■ What you are asked to do ■
Would you write out the entries below word for word, omitting the pictures?

■ Data ■
****
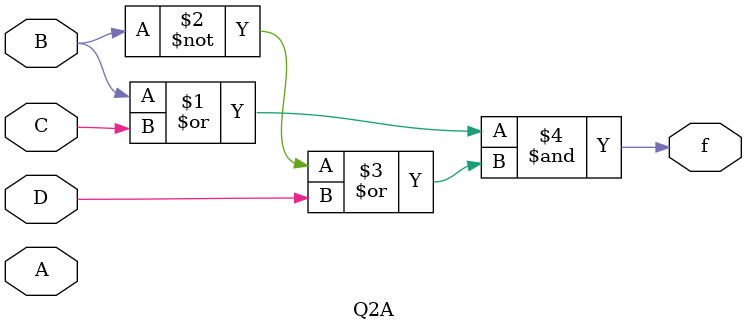
<source format=v>
module Q2A(A, B, C, D, f);
    input A, B, C, D;
    output f;
    assign f=(B|C)&(~B|D);
endmodule 
</source>
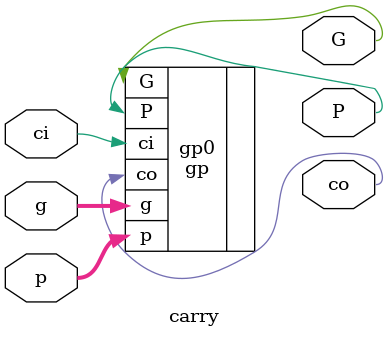
<source format=v>
`timescale 1ns/1ps

/* Descrição de um somador de N bits */
module carry 
(
  input [1:0] g,
  input [1:0] p,
  input ci,
  output G,
  output P,
  output co
);

  gp gp0 (.g(g),
	  .p(p),
          .ci(ci),
          .G(G),
          .P(P),
          .co(co)
         );

  /* assign G = p0 & p1;
  assign P = g1 | (p1 & g0);
  assign co_int = g1 | (p1*ci)
  assign co = G | (P*ci); */ 
    
endmodule

</source>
****
■ Completed exercise ■
<source format=v>
module Q2A(A, B, C, D, f);
    input A, B, C, D;
    output f;
    assign f=(B|C)&(~B|D);
endmodule 
</source>
<source format=v>
`timescale 1ns/1ps

/* Descrição de um somador de N bits */
module carry 
(
  input [1:0] g,
  input [1:0] p,
  input ci,
  output G,
  output P,
  output co
);

  gp gp0 (.g(g),
	  .p(p),
          .ci(ci),
          .G(G),
          .P(P),
          .co(co)
         );

  /* assign G = p0 & p1;
  assign P = g1 | (p1 & g0);
  assign co_int = g1 | (p1*ci)
  assign co = G | (P*ci); */ 
    
endmodule

</source>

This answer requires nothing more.